Midnightblueの私の終わり

演奏後、案の定だなと思いつつ私は拍手を送る。いい意味でも悪い意味でもの「案の定」。様々な含みを持っての言葉は結構存在している。


「無茶だ」


琴が小さく呟く。私も実は同感だった。それでもこの曲をみんなでやりたかったから何も言わなかった。無言は肯定を表す。そんな簡単なことでさえ、今の私にはどうでもよかった。


「わかってたでしょ?」


魁璃が私に言う。その笑顔の冷たさに息を呑む。まるで責めてるようだ。この表情を私は見たことがない。最近の、私らしくない恐怖感がまたよみがえる。


「バレてたか」


私は魁璃に言う。笑い混じりの声は静まり返った部屋で空虚な響き方をした。この部屋の「響く」といういい所が最大限に悪く傾いたシーンだった。それが嫌な予感に拍車をかける。怖い。だって、私は彼らのこんな顔を見た事がないんだから。加えて言えば、心臓の鼓動が早鐘を打つように鳴っていた。それが聞こえている時点で異常事態だ。漫画で読み、映画やドラマ、アニメで見たようなシーンが近づいている気がした。


「結夏」


沈黙を破ったその声の主は琴だった。いつになく鋭い、刃物のようなものが言葉の端々に隠れている。私はどうすれば、なんと答えればいいだろうか。無難なものはどれかな……。さっきのことがあるから怖くて仕方ない。


「……何?」


「いいかげんにしてよ。」


「何を?」


「何ってさ……本当に自覚ないわけ?」


琴の吐く言葉がいちいち私に突き刺さる。自覚ないわけない。わかってるよ。わかってる。自分が自己中心的な人で、気分で色々相手に無茶してもらってて、迷惑かけてて、そのくせ相手の気持ちがわからなくて、それで琴がいつも鬱屈した気持ちになってるってこと。わかってる。十分すぎるくらいに。


「ごめん。でも、どうしようもないからさ」


私は笑顔で琴に言った。私にいつものような覇気はない。こんな状況で覇気がある人がいるなら寧ろ教えて欲しいくらいだ。


「じゃあ今日で終わりだね」


意味が理解できなかった。不敵に笑う琴の表情は口よりも饒舌だったが。理解したくなかったのかもしれない。


「……え?」


「だからさ、今日で結夏はこのバンドの、Midnightblueのボーカルじゃないよ」


沈黙の中に更に沈黙が降る。私はただただ呆然とする。頭の中は疑問で埋め尽くされて、他のことを探してもそこには何もなかった。


「ごめん。結夏」


詩織がそう呟いた。目線は合わない。詩織は申し訳なさそうに俯いていた。


「みんなそれがいいんだ……」


私は、今までのことを回想しながらそう呟いた。みんなが私のことを要らないと判断したなら、それが間違ってるはずなんてない。だってみんなは合ってるから。間違わないから。それが私にとって辛い選択でも私は従わなくちゃ。


「わかった。
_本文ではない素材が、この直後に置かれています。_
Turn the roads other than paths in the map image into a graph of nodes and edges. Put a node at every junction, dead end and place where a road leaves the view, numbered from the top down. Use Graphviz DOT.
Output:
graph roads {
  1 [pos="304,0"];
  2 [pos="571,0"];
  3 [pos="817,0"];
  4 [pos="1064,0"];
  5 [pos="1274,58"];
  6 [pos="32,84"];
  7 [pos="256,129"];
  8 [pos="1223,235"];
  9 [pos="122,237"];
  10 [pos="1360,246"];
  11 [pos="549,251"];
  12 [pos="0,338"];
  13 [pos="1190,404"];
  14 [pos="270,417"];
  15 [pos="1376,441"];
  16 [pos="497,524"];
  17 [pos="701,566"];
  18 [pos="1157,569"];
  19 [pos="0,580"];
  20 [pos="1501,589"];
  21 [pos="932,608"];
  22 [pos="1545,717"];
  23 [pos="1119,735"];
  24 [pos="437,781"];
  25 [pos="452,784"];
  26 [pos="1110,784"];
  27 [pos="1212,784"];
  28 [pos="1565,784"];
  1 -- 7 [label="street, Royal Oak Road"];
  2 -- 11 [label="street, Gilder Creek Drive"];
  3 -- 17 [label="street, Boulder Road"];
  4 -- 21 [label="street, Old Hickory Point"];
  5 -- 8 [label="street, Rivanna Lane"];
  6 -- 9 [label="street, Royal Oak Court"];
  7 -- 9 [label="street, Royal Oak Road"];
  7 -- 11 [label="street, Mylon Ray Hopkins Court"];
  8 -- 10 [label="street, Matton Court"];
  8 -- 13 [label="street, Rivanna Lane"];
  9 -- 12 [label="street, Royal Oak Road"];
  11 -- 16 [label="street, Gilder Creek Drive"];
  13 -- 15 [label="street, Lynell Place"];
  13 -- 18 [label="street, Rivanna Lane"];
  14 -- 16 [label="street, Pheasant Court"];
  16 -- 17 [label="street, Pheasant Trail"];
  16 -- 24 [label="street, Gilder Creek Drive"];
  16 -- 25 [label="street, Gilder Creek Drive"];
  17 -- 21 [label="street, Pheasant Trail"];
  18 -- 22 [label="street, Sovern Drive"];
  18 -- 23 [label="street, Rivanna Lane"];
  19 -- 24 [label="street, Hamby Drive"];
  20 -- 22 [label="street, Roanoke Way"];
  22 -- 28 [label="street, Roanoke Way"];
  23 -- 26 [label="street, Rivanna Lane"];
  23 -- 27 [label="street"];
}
今までありがとう」


私はそう言って頭を下げた。できるだけ……できるだけ、笑顔のまま。みんなの記憶に私が残ってくれてればいいな。ただそれだけのために私は笑った。何でなのかは自分でも分からなかった。


「じゃあね」


"立つ鳥跡を濁さず"なんてよく言うけれど、私はそんなの信じられなかった。だって、こんなにも悲しいのに、こんなにも辛いのに、こんなにもやるせないのに跡を濁さず立てるなんて私には出来やしないから。

夜道を歩く。段々とその道が白んでいく。この道は今、涙色に染まっている。一歩が軽いはずもなく私は歩く。路傍の木々は枯れ果ててその寒さに身震いした。駅まで歩いてから電車に乗り込む。車窓の都会まちは無駄に明るかった。


海のあるあの町に帰りたかった。